• TO DO:
Exact copies of all entries are needed. Pictures are to be left out.

● ● ● ● ●

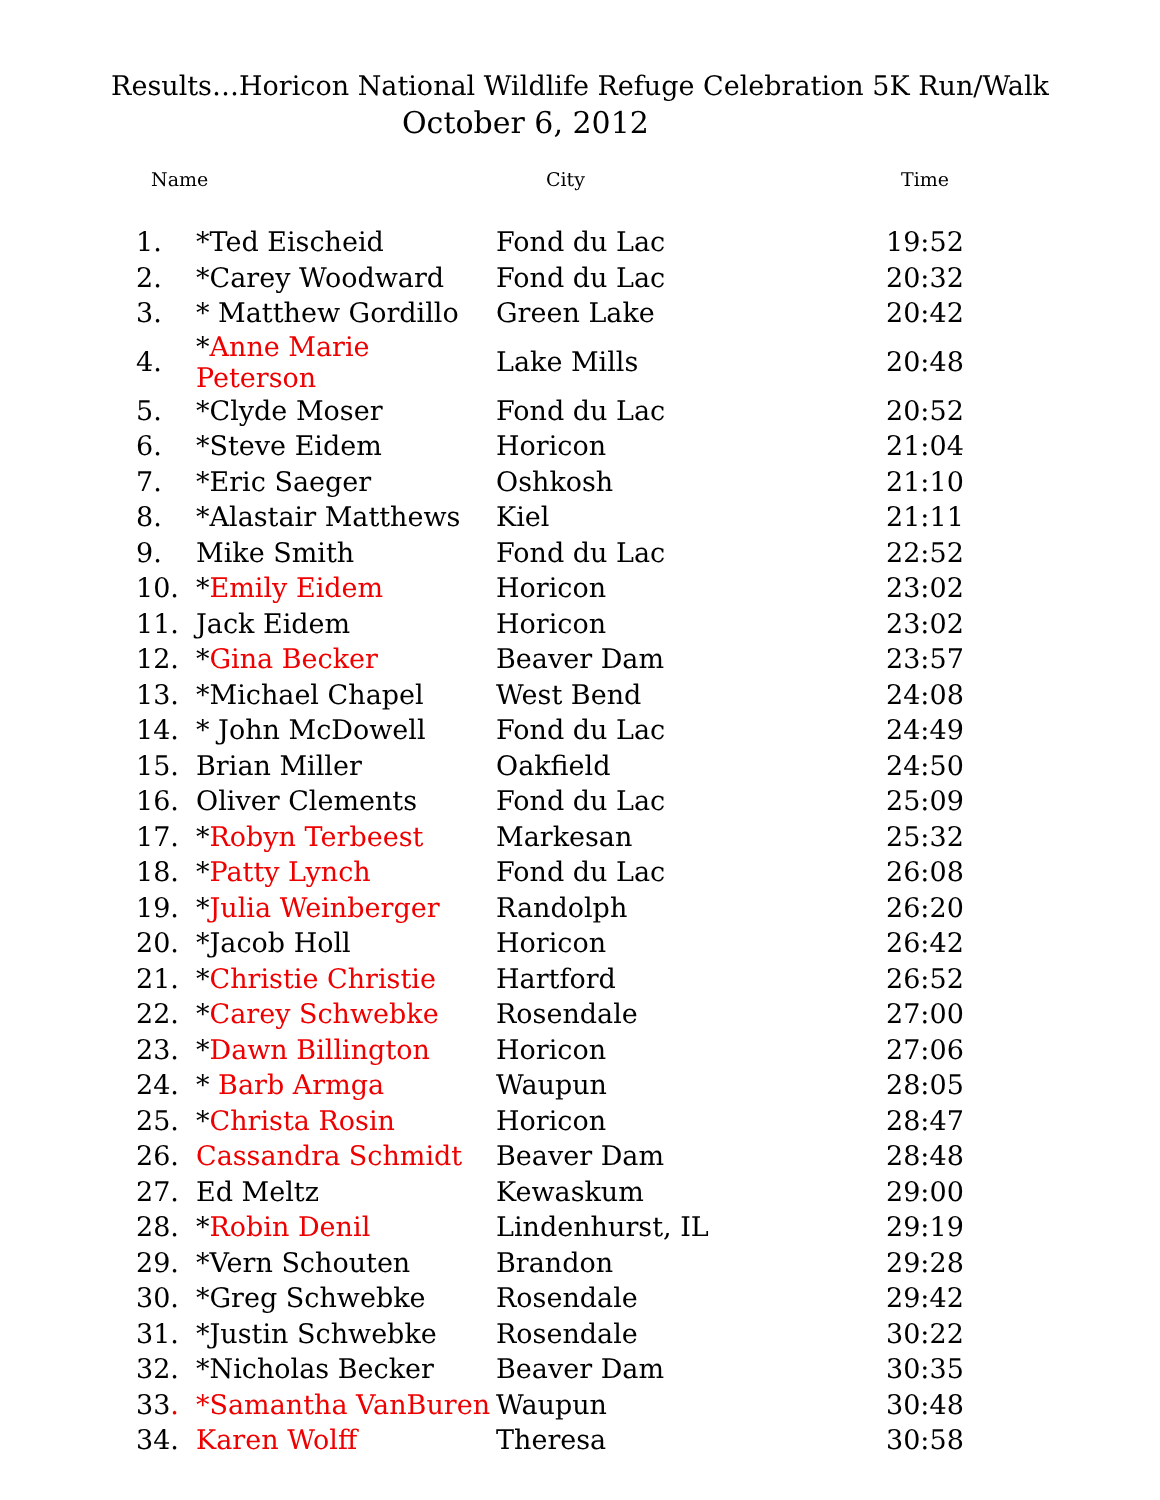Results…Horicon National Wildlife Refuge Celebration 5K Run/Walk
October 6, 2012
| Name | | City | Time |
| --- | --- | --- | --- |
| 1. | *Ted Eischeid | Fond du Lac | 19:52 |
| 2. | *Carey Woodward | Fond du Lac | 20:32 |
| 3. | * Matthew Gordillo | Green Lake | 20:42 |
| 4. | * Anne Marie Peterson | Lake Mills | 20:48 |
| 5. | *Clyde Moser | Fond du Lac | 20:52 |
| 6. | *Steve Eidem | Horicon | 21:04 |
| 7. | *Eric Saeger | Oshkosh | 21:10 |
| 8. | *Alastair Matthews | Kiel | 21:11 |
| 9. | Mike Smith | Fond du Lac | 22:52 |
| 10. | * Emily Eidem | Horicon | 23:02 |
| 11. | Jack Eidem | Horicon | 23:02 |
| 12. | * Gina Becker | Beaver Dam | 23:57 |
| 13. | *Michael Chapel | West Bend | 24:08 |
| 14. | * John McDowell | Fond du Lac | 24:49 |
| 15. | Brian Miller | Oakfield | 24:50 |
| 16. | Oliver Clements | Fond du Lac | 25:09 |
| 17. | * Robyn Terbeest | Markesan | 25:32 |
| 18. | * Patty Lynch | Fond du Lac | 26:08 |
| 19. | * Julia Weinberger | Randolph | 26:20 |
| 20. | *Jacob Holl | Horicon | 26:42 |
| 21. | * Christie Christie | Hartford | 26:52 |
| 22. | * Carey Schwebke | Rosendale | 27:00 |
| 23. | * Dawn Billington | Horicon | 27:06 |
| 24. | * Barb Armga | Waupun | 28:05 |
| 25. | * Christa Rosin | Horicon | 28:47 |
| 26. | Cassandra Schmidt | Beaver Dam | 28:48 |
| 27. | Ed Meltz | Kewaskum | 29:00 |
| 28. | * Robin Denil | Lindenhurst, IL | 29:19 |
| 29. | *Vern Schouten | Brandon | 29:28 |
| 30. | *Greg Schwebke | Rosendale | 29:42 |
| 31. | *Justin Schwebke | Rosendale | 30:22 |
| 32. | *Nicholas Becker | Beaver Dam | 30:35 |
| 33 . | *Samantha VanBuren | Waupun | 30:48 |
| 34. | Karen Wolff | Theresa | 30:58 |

● ● ● ● ●

• TASK OUTPUT:
Results…Horicon National Wildlife Refuge Celebration 5K Run/Walk
October 6, 2012
| Name | | City | Time |
| --- | --- | --- | --- |
| 1. | *Ted Eischeid | Fond du Lac | 19:52 |
| 2. | *Carey Woodward | Fond du Lac | 20:32 |
| 3. | * Matthew Gordillo | Green Lake | 20:42 |
| 4. | * Anne Marie Peterson | Lake Mills | 20:48 |
| 5. | *Clyde Moser | Fond du Lac | 20:52 |
| 6. | *Steve Eidem | Horicon | 21:04 |
| 7. | *Eric Saeger | Oshkosh | 21:10 |
| 8. | *Alastair Matthews | Kiel | 21:11 |
| 9. | Mike Smith | Fond du Lac | 22:52 |
| 10. | * Emily Eidem | Horicon | 23:02 |
| 11. | Jack Eidem | Horicon | 23:02 |
| 12. | * Gina Becker | Beaver Dam | 23:57 |
| 13. | *Michael Chapel | West Bend | 24:08 |
| 14. | * John McDowell | Fond du Lac | 24:49 |
| 15. | Brian Miller | Oakfield | 24:50 |
| 16. | Oliver Clements | Fond du Lac | 25:09 |
| 17. | * Robyn Terbeest | Markesan | 25:32 |
| 18. | * Patty Lynch | Fond du Lac | 26:08 |
| 19. | * Julia Weinberger | Randolph | 26:20 |
| 20. | *Jacob Holl | Horicon | 26:42 |
| 21. | * Christie Christie | Hartford | 26:52 |
| 22. | * Carey Schwebke | Rosendale | 27:00 |
| 23. | * Dawn Billington | Horicon | 27:06 |
| 24. | * Barb Armga | Waupun | 28:05 |
| 25. | * Christa Rosin | Horicon | 28:47 |
| 26. | Cassandra Schmidt | Beaver Dam | 28:48 |
| 27. | Ed Meltz | Kewaskum | 29:00 |
| 28. | * Robin Denil | Lindenhurst, IL | 29:19 |
| 29. | *Vern Schouten | Brandon | 29:28 |
| 30. | *Greg Schwebke | Rosendale | 29:42 |
| 31. | *Justin Schwebke | Rosendale | 30:22 |
| 32. | *Nicholas Becker | Beaver Dam | 30:35 |
| 33 . | *Samantha VanBuren | Waupun | 30:48 |
| 34. | Karen Wolff | Theresa | 30:58 |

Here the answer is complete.